En revenant, j'ai vu sur une place des gens qui se faisaient couper les cheveux en plein air. Fon m'a suggéré d'y aller, et j'ai traversé le boulevard pour voir ça de plus près et monté quelques marches pour accéder au terre-plein. Le patron m'a invité à m'asseoir sur une chaise moitié confortable, et j'ai demandé une coupe, traduit et guidé par Fon. J'étais sur un site tout à fait stratégique, à la fois pour voir et pour être vu : à la jonction de deux grandes artères, dont l'une débouchait sur l'autre comme la barre verticale d'un "T" sur sa barre horizontale. Les voitures et les motos arrivaient droit sur moi avant de tourner, et je voyais les visages sourire, les yeux s'écarquiller. Sur la place, la venue d'un farang comme client n'a pas tardé à amasser du monde, et un professeur (je ne pense pas que c'était un professeur d'anglais !) a engagé la conversation. Il m'a demandé ce que je pensais de Pattaya et de la Thaïlande, il a fait l'éloge des montagnes du pays, et de la verdure avant de disparaître.

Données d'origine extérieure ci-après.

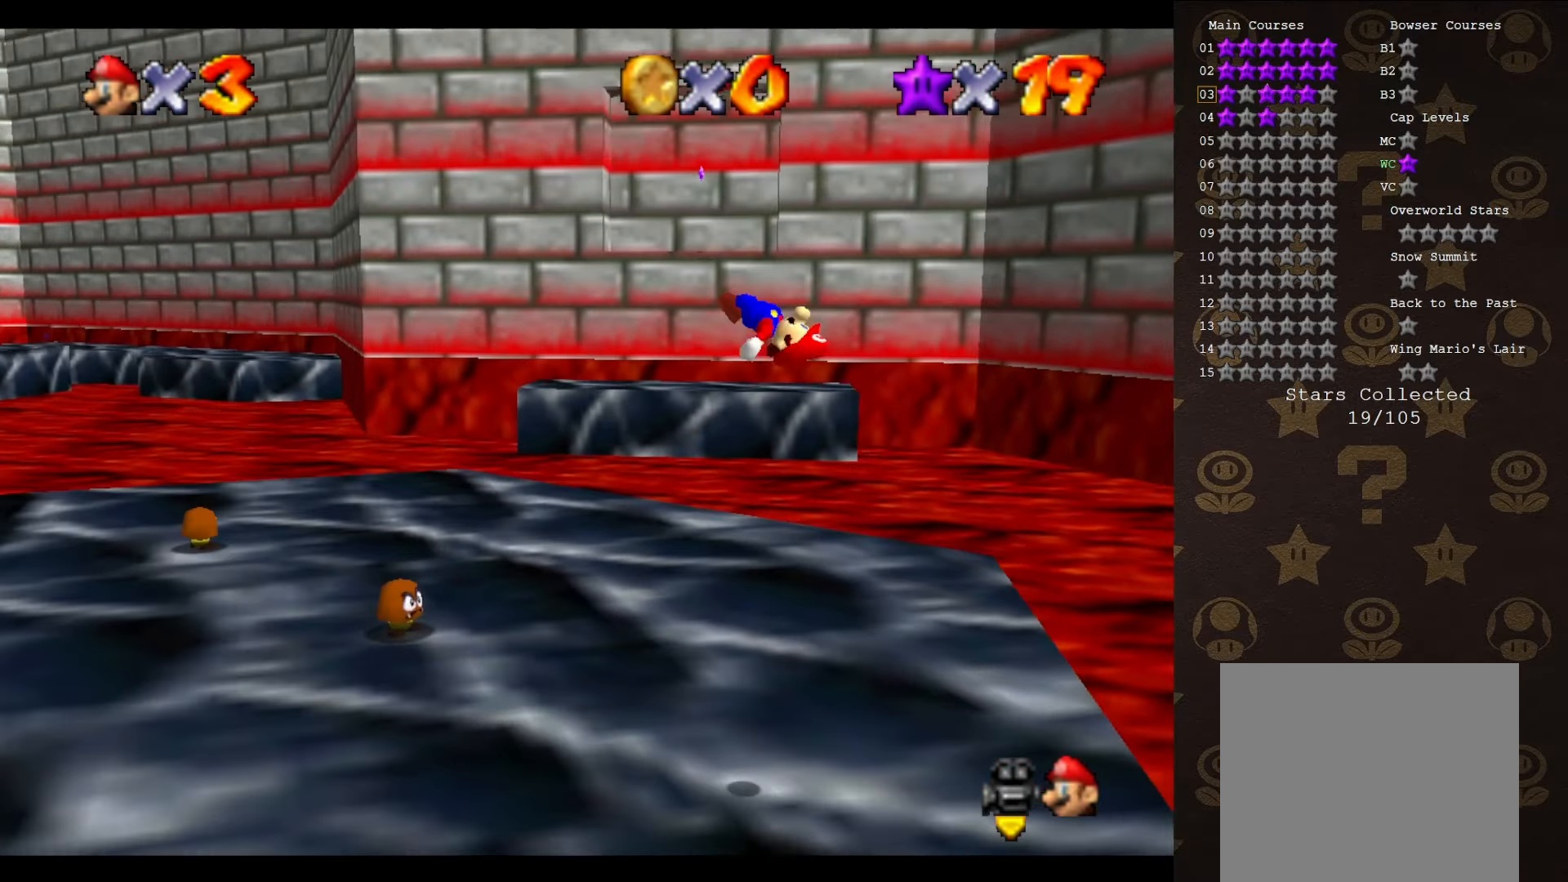
{"buttons": [], "left_stick": "up-left", "events": []}
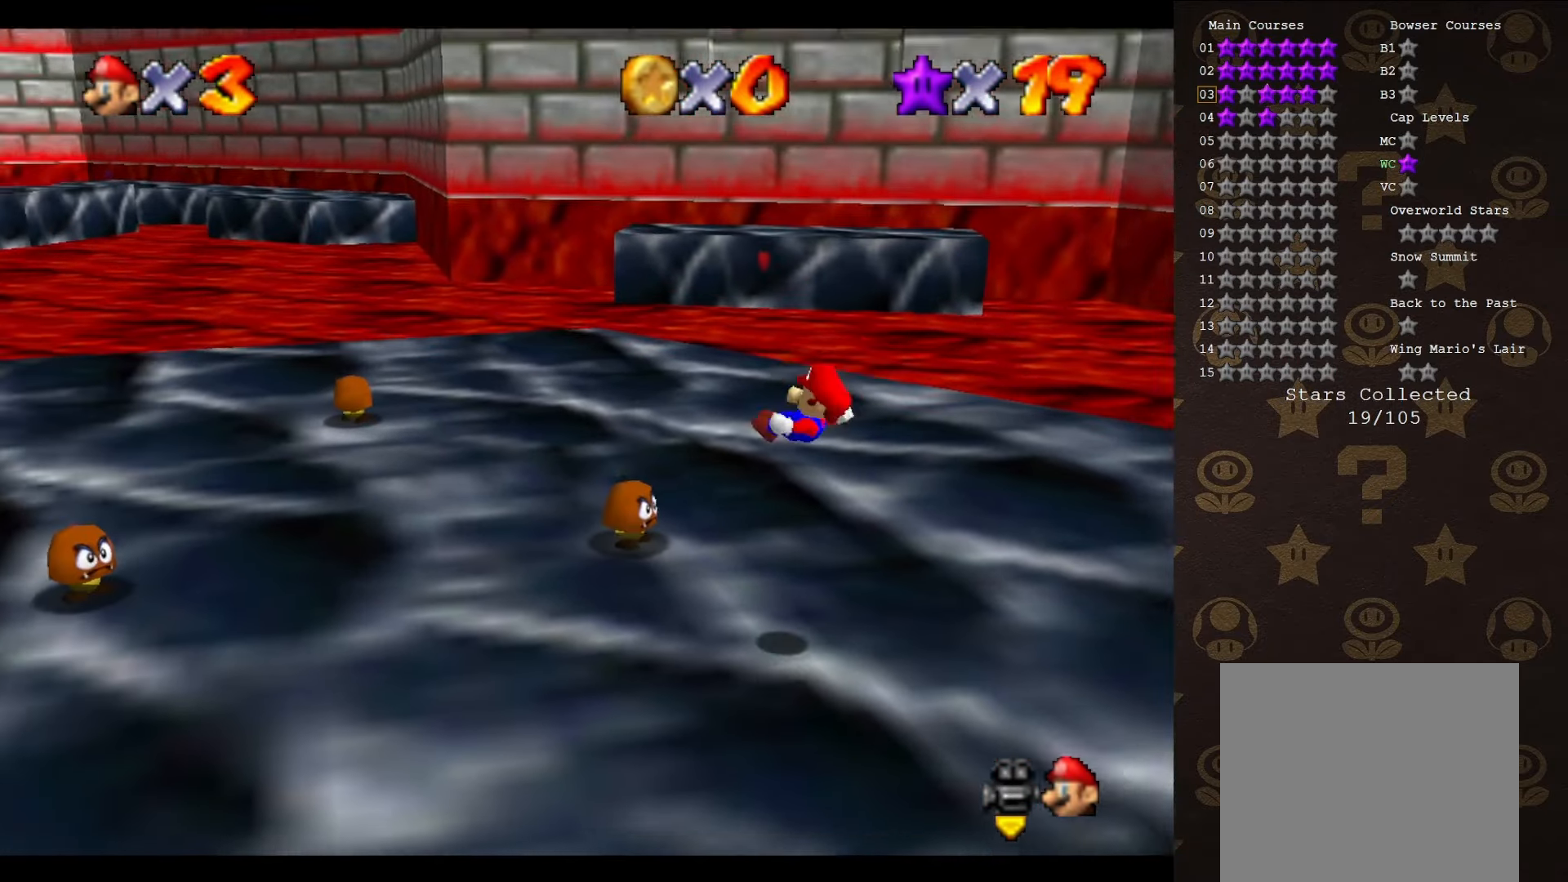
{"buttons": [], "left_stick": "left", "events": [[50, "left_stick", "left"], [83, "C_LEFT", "down"], [183, "C_LEFT", "up"]]}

Le jeune homme qui s'occupait de moi était très ému. J'ai compris que j'avais affaire à une école de coiffure foraine. Comme il était appliqué ! Il n'en finissait pas de me trancher les poils des oreilles un à un, au coupe-chou… La coupe a duré longtemps. Il faisait chaud, en plein soleil, avec le bruit, ça commençait à bourdonner dans ma tête.

Je contemplais le défilé des voitures qui allaient vers moi, jusqu'à quelques mètres, avant de tourner… lentement, lentement... les visages enluminés, béats d'adoration qui me regardaient... la foule qui se pressait à mes pieds, venant déposer ses hommages… je regardais mes bras, cet habit blanc et ample dont on m'avait vêtu : c'était celui avec lequel se faisait introniser l'empereur de Siam… et c'était moi… l'empereur... j'avais été choisi entre tous…

Quand soudain, une douleur brulante à l'oreille. Un renégat, un traître à l'empire voulait s'en prendre à mon auguste personne, peut-être me trancher la gorge…

L'apprenti m'avait coupé avec son rasoir - forcément, il tremblait d'émotion. Ce qui m'a éveillé, amusé, et fait penser qu'il n'y avait certainement pas désinfection du coupe-chou entre deux clients...

Enfin il a retiré ma collerette et ma blouse blanche. Je me suis levé. La foule s'était dissipée, les regards des conducteurs dans les voitures était ternes et concentrés, j'étais seul avec Fon sur le parvis. Quand j'ai mis la main au portefeuille, on m'a expliqué que c'était gratuit. J'ai voulu donner un pourboire au jeune homme, qui n'avait pas si mal réussi la coupe du nouvel empereur de Siam et qui avait l'air si gentil. Mais on m'a indiqué qu'il fallait que je le mette au pot commun, dans la boîte en aluminium. En espérant que le patron de l'école - qui avait l'air d'un sympathique et honorable coquin - ne rafle pas tout !

lundi 30 mars 2015

Rencontre à la banque




L'autre jour, j'ai rencontré un farang qui travaillait à la succursale d'une banque française. Je le connaissais à peine, on s'était juste un peu parlé. Sympathique, le mot pour rire, sans doute un bon vivant. Il était attablé devant un café, dans une échoppe en plein air. Je l'ai salué, et nous avons pris un pot ensemble. Il m'a dit qu'il était en Thaïlande depuis sept ans, et qu'il en avait vraiment assez des Thaï. Mais pourquoi ?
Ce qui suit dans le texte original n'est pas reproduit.